NEW YORK (CNNMoney) -- If there's an upside to the embattled Dodd-Frank laws, it's made it less likely that a rogue trader could topple a major U.S. financial institution.
It's also more difficult now for a rogue trader to cause a U.S. bank to lose, say $2 billion, the amount that a UBS trader may have cost the Swiss bank this week via unauthorized trades.
Contained within the Dodd-Frank legislation, which was passed in 2010, is the Volcker Rule, named after former Fed chair Paul Volcker.
It sets limits on U.S. banks' ability to trade their own funds. That wasn't the case in 2008, when losses from bad bets that banks made on mortgages led to the ensuing meltdown of Bear Stearns and Lehman Brothers.
Implementation of the Volcker Rule is expected to be pushed back from its original deadline of July 21, 2012. Yet most of the largest U.S. banks have already sold or shuttered the desks that make these trades -- the so-called "prop" or proprietary trading desks.
"Banks can put themselves under with dangerous trading and take the commercial side with them as they go down," said Robert Prentice, a professor of business law at the University of Texas' McCoombs School of Business. "A big part of what the Volcker Rule will do is separate out the risky trading from the deposits."
Traders at firms backed by the Federal Reserve, including Goldman Sachs (GS, Fortune 500), Morgan Stanley (MS, Fortune 500), JPMorgan Chase (JPM, Fortune 500) and Bank of America (BAC, Fortune 500), now have minimal opportunities to trade the bank's own capital.
Bank of America, Goldman Sachs and JPMorgan Chase said they've all closed their "prop" desks. Morgan Stanley has previously said it will be out of proprietary trading by the end of 2012 when it finalizes the spin-off of its "Process-Driven Trading" unit.
JPMorgan Chase moved its traders into its asset management division, where traders will make bets with clients' money not the banks.
Banks, in theory, could still be on the hook for significant losses if traders make bold bets with client money. Using financial instruments like options and derivatives, traders can magnify the loss or gain made on individual trades. Not only could a trader lose the clients' funds but the financial institution still must provide a backstop for these trades.
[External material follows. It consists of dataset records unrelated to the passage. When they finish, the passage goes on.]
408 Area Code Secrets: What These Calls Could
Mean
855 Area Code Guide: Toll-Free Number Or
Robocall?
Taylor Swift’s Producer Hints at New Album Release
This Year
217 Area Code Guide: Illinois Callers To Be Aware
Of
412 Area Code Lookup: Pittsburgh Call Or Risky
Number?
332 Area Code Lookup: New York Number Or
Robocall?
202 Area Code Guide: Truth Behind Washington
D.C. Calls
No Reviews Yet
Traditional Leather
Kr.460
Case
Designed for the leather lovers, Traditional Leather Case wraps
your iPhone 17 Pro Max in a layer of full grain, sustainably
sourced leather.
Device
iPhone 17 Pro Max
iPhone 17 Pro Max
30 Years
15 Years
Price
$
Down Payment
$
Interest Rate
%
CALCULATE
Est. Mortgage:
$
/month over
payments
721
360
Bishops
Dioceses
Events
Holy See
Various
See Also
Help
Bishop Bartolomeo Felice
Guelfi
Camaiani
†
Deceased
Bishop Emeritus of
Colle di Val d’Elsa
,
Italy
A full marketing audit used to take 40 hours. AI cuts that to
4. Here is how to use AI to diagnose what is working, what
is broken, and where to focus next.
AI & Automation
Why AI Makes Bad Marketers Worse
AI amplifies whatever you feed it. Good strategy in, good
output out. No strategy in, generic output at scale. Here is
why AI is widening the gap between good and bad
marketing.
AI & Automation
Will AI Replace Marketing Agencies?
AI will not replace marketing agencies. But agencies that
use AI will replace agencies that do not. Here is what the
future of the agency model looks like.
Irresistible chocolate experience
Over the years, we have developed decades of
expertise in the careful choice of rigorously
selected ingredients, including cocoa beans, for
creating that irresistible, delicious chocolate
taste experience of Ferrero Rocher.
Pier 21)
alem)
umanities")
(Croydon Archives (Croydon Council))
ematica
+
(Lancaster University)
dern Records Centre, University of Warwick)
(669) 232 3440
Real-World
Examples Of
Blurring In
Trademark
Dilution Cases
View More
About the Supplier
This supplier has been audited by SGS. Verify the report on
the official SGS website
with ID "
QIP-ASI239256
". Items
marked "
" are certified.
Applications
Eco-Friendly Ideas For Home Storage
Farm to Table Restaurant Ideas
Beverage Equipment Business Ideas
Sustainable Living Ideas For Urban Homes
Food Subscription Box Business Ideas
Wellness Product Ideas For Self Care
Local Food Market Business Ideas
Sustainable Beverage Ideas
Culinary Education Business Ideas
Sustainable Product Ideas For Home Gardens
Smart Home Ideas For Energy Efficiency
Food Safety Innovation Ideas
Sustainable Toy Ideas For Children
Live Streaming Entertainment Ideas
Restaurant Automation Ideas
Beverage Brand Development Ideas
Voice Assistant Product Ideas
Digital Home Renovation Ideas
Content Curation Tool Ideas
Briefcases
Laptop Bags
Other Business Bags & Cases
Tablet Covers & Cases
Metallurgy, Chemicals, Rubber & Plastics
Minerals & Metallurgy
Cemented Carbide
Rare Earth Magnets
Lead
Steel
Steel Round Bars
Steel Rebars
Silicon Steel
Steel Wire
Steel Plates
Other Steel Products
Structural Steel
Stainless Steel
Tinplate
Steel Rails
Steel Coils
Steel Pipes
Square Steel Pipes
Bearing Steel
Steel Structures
Early Friday, U.K. police chaged UBS trader Kweku Adoboli with fraud over the $2 billion of unauthorized trades. Adoboli is said to be part of the UBS division that makes bets around exchange traded funds.
While the reported $2 billion loss will hurt the Swiss bank's balance sheet, analysts say it's unlikely to topple it.
Shares of UBS (UBS) rose about 3.5% midday Friday, a day after tumbling 10%.
Several traders and analysts speculate that Adoboli's bad bet probably involved a wrong call on the direction of the Swiss Franc or another asset tied to it.
In August and early September, investors raced into the Swiss Franc, which was seen as a safe haven amid all the European turmoil. On Sept. 6, the Swiss government intervened and said it would halt the rise in its currency by selling francs and buying euros in unlimited quantities.
Under the Volcker rule, traders wouldn't have access to the funds needed to make unauthorized bad bets.
But just like UBS, U.S. banks must still wrestle with the right mix of oversight and risk control measures.
"Traders who fail will always want to double down," says Stephen Brown, a professor of finance at New York University's Stern School of Business, who has researched other rogue traders. "When you have supervisors who rely on computer software rather than human contact, there's a false sense of security."
Much of the banking system relies on computers for spotting unusual trading activity that could signal unauthorized trades.
Many industry watchers still wonder whether the Volcker Rule in its final form will mandate the spin-off of prop trading from banks or whether it will ultimately be watered down.
"You can't underestimate the lobbying ability of the banking industry in the U.S. and the U.K." said Stewart Hamilton, a professor of finance and accounting at IMD Business School in Lausanne, Switzerland. "It's huge."